Primeiro, bora definir rapidinho o que é asma? 

Asma é uma doença de vias aéreas, especialmente brônquios médios e pequenos (poupa alvéolos), caracterizada por hiper reatividade brônquica, excesso de produção de muco e espessamento/inflamação da parede dessas vias. E aqui temos um detalhe essencial: como doença de caráter inflamatório, todo esse processo é variável, ou seja, após exposições mais ou menos específicas, o paciente pode apresentar piora de sintomas, caracterizando as exacerbações, que são as chamadas crises de asma, além de manter um estado basal, que também é flutuante em intensidade de sintomas e de comprometimento obstrutivo de via aérea.

Ilustração de asma, assunto principal do GINA 2021
Fonte: SBPT

Esse comprometimento é dito obstrutivo porque com estímulos para contração da musculatura lisa peribrônquica, com o muco abundante e com as paredes mais espessas, as vias aéreas passam a ter muita resistência ao fluxo aéreo. 

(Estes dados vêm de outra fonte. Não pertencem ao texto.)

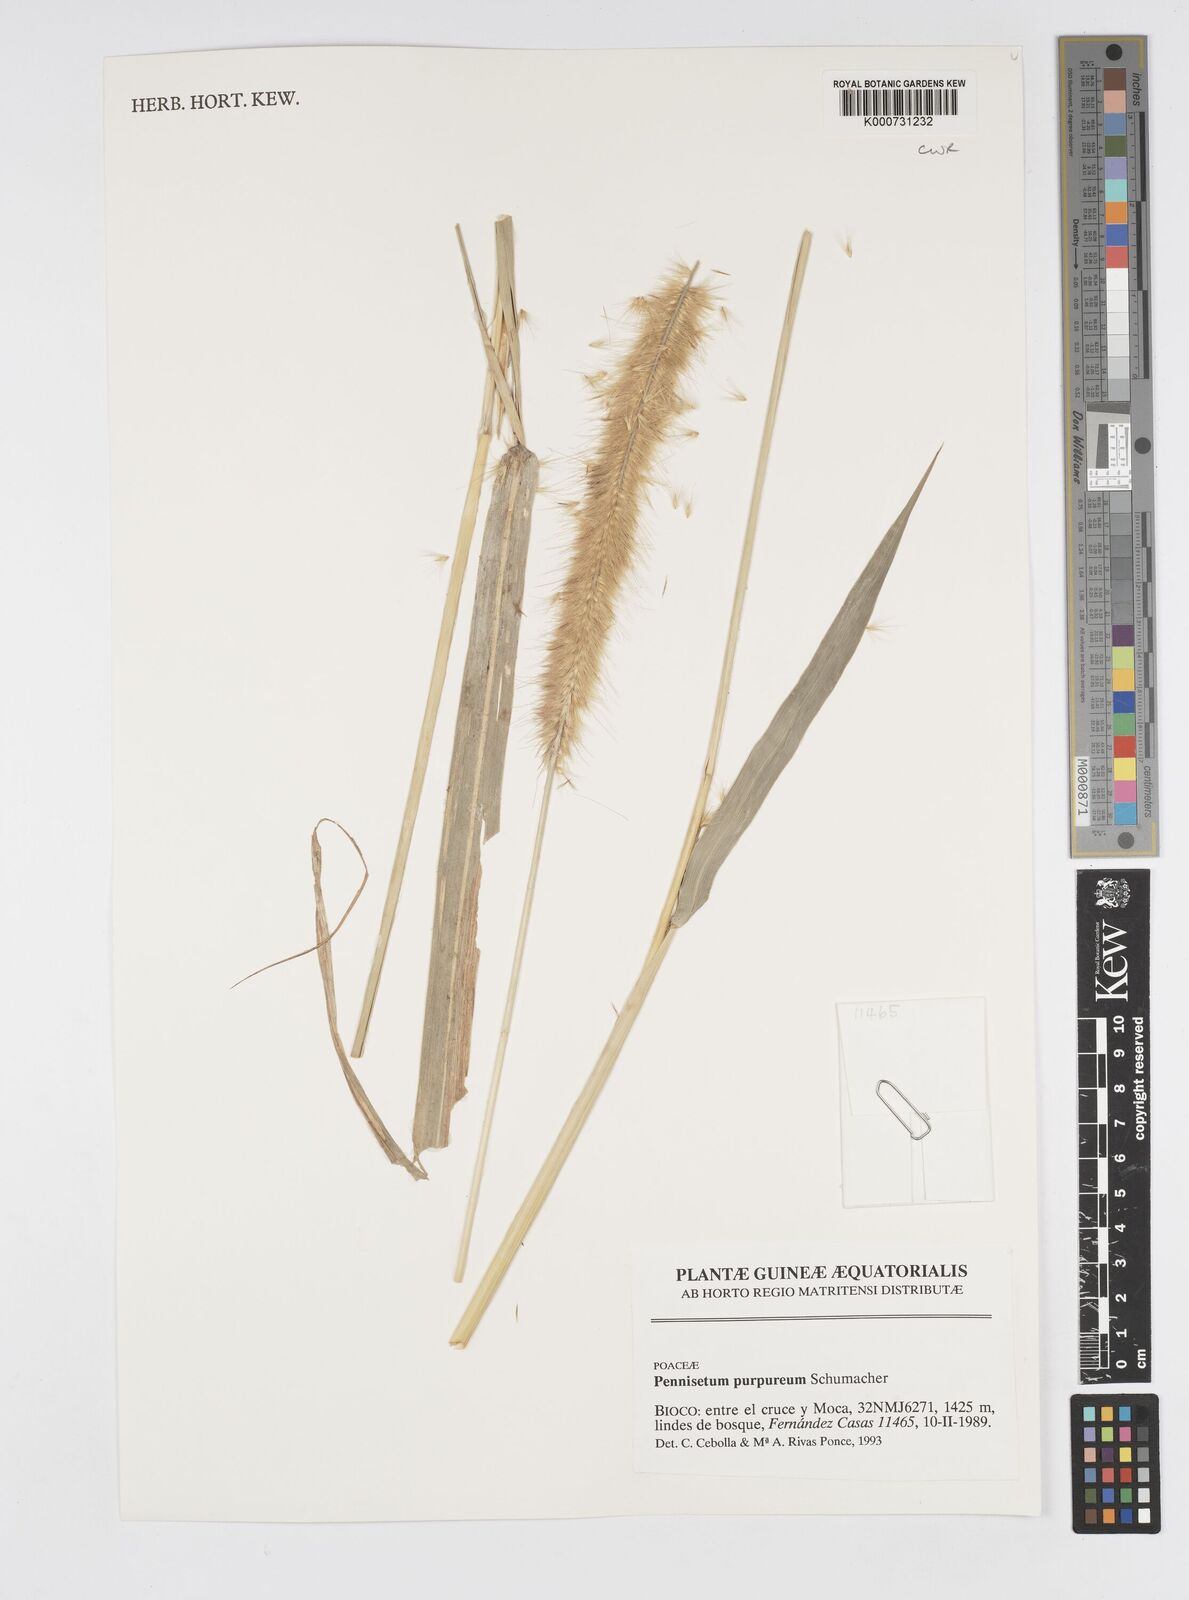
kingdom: Plantae
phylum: Tracheophyta
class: Liliopsida
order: Poales
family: Poaceae
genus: Cenchrus
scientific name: Cenchrus purpureus
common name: Elephant grass
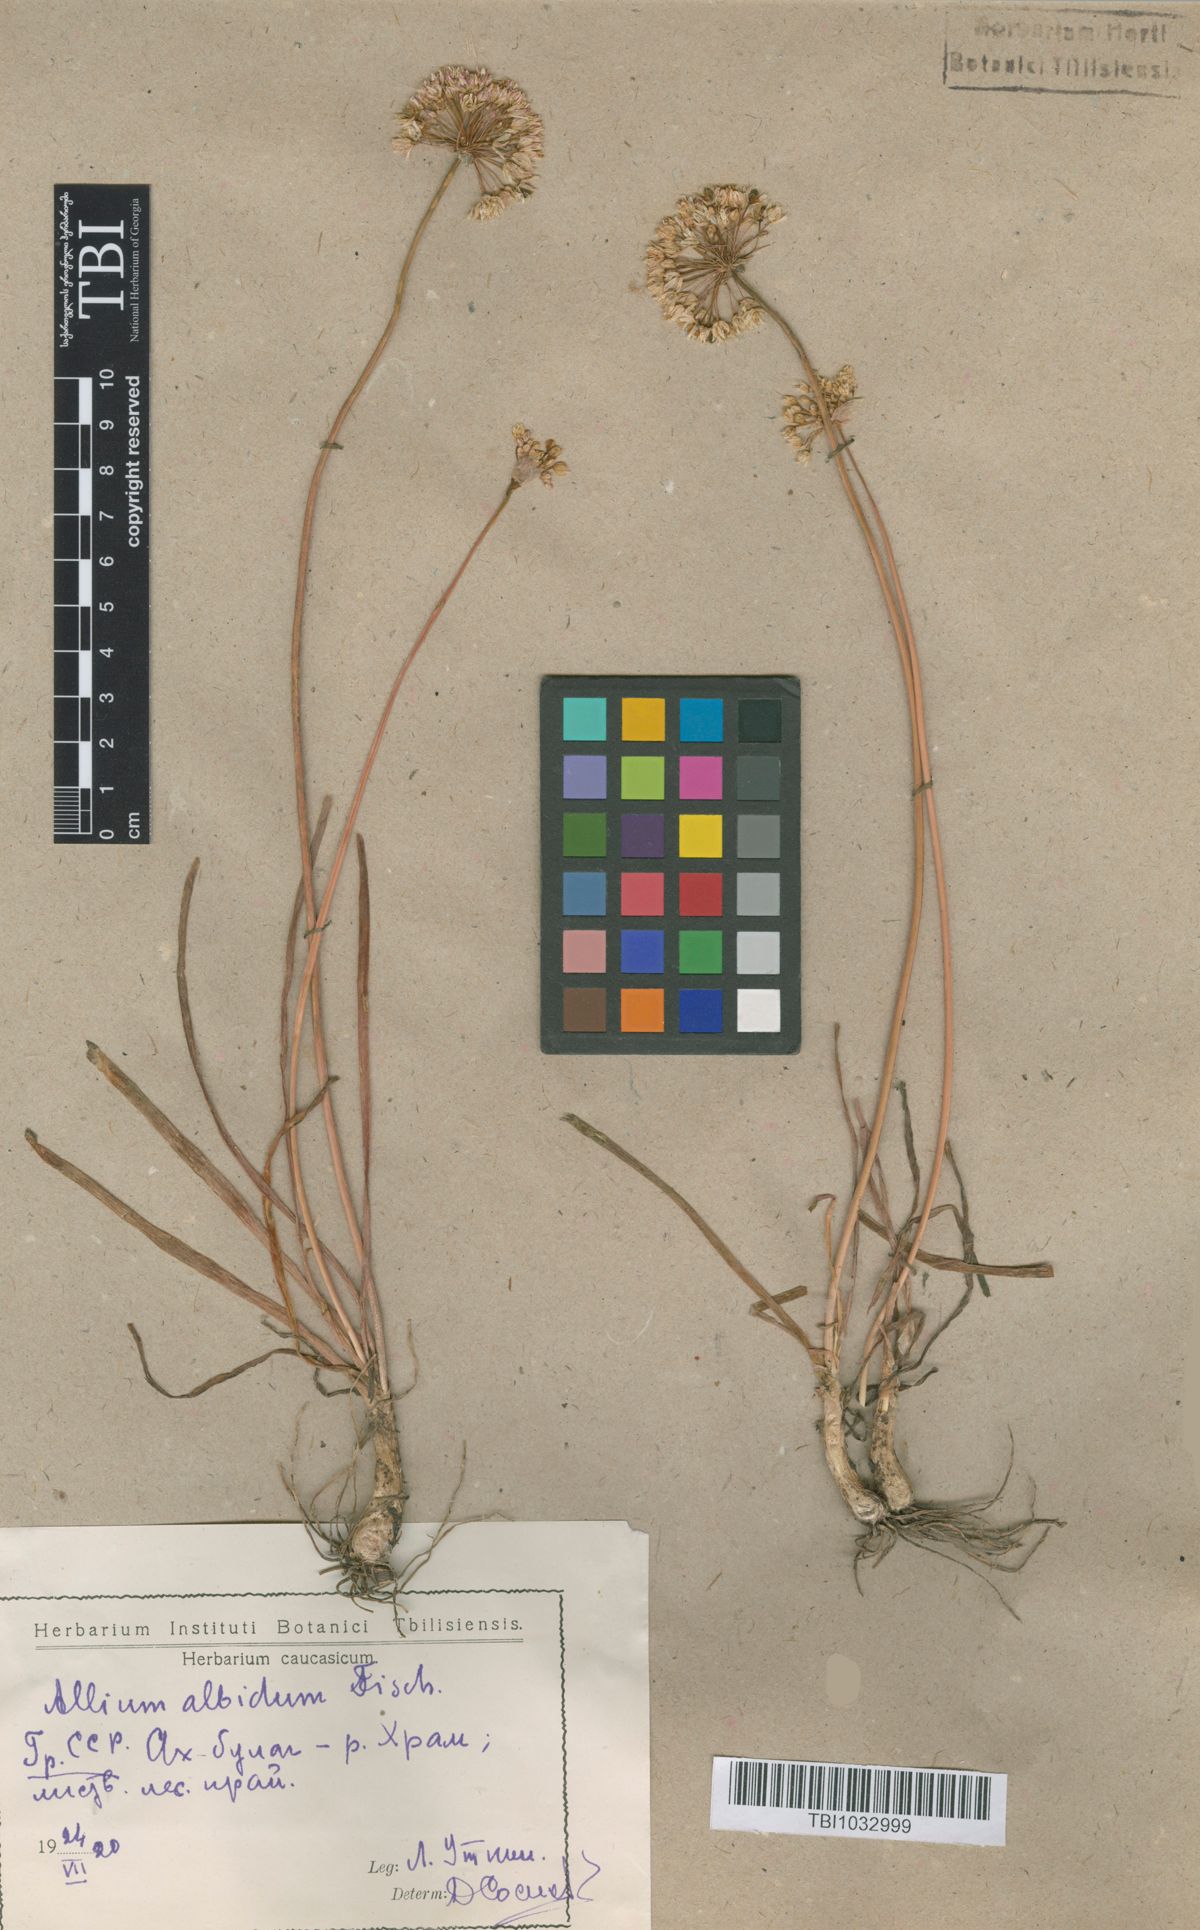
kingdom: Plantae
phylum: Tracheophyta
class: Liliopsida
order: Asparagales
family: Amaryllidaceae
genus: Allium
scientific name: Allium denudatum
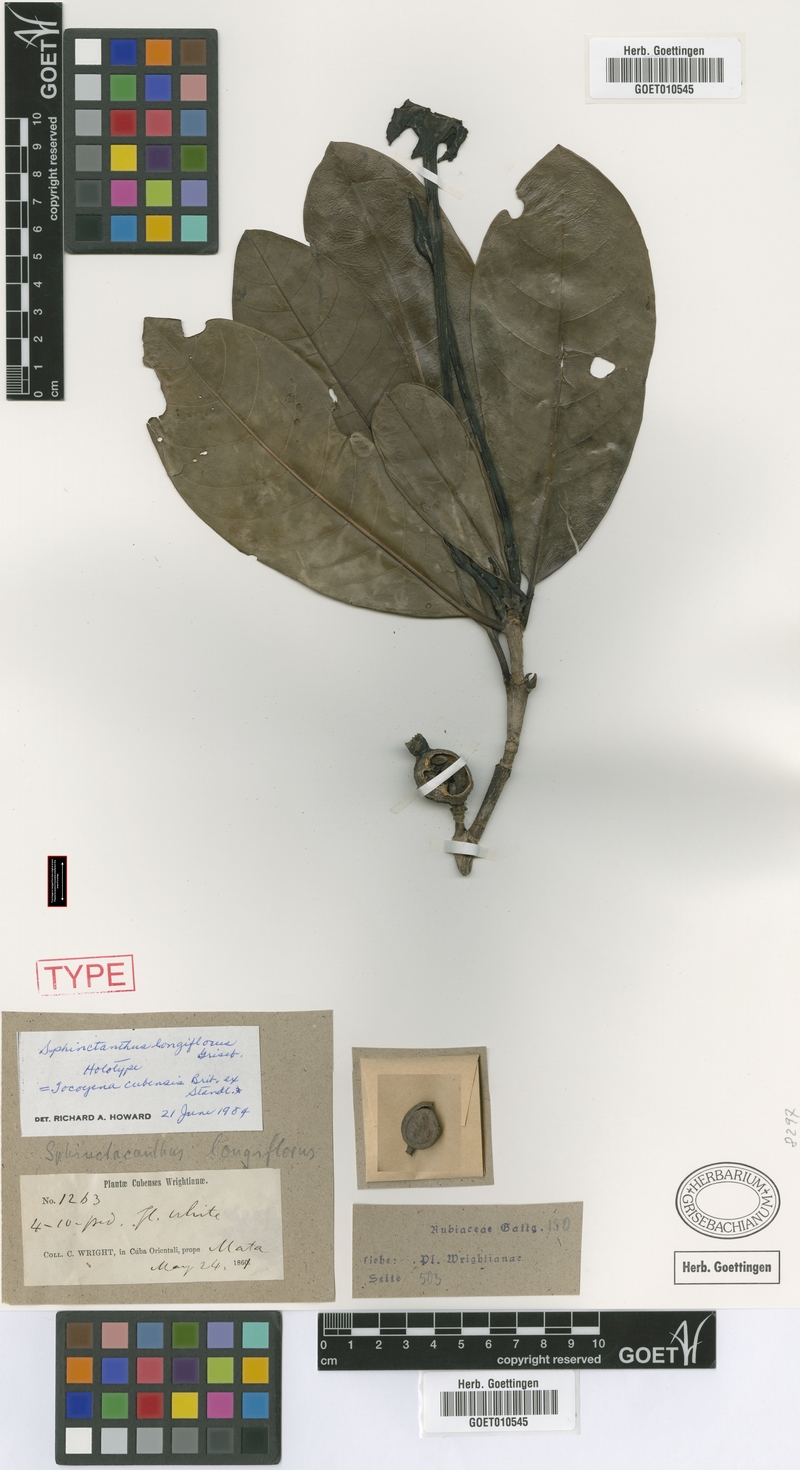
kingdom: Plantae
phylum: Tracheophyta
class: Magnoliopsida
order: Gentianales
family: Rubiaceae
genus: Tocoyena
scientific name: Tocoyena cubensis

Quer um conceito simples, mas muito útil?

Como a inspiração é um momento ativo da respiração e a expiração, em condições normais, é passiva, é justamente a expiração do ar a grande prejudicada em caso de obstrução, visto que não há, a princípio, uma “força motriz” para jogar o ar para fora, como a contração diafragmática na fase inspiratória. 

E uma vez entendida essa “base” (que não mudou) fica fácil compreender o diagnóstico da asma, suas manifestações e, por tabela, entender o que mudou no GINA 2021.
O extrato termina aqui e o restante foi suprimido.